▶ _YOUR OBJECTIVE_: Count up the lines below containing the word "holder", and give the result with no other words.

Box coordinate transitions
————

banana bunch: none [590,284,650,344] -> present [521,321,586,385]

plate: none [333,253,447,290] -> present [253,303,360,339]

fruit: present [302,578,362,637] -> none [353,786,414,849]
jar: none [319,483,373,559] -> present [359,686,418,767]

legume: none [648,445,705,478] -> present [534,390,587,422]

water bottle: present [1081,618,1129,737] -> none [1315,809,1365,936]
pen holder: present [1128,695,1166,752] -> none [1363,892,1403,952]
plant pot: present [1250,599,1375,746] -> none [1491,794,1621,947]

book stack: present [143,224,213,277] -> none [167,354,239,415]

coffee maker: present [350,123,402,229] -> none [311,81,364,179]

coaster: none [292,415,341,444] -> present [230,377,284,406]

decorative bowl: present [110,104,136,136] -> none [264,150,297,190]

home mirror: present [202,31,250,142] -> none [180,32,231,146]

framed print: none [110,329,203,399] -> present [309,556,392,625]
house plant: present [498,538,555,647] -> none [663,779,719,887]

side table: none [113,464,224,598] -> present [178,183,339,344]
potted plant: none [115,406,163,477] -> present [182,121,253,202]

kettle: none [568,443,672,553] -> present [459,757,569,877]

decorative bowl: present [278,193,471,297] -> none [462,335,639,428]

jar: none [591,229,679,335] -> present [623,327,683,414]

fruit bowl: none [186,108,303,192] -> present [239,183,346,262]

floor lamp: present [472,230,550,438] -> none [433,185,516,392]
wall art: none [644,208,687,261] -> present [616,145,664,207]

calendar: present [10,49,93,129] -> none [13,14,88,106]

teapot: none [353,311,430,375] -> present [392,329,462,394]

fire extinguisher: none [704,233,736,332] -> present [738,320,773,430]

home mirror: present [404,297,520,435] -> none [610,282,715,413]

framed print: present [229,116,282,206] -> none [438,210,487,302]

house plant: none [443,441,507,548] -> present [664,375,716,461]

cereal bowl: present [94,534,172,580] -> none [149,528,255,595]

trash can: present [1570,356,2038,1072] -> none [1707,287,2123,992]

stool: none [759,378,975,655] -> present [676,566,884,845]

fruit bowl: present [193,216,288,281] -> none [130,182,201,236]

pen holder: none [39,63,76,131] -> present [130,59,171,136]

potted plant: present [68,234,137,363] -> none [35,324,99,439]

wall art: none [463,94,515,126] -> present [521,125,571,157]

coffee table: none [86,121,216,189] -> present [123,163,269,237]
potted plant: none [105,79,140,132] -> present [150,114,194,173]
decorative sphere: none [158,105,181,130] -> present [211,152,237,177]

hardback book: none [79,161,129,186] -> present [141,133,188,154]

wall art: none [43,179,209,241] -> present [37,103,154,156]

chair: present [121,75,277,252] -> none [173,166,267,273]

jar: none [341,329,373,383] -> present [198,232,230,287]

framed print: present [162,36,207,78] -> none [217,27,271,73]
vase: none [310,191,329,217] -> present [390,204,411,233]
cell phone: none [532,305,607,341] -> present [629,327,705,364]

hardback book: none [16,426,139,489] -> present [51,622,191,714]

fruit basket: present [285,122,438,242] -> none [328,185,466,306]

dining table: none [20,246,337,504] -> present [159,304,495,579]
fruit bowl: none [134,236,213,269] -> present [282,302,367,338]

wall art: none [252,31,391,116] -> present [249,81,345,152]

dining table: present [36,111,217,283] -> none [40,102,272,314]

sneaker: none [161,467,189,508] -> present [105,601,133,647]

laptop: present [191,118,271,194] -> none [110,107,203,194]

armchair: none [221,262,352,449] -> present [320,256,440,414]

————

▶ _ANSWER BELOW_: 2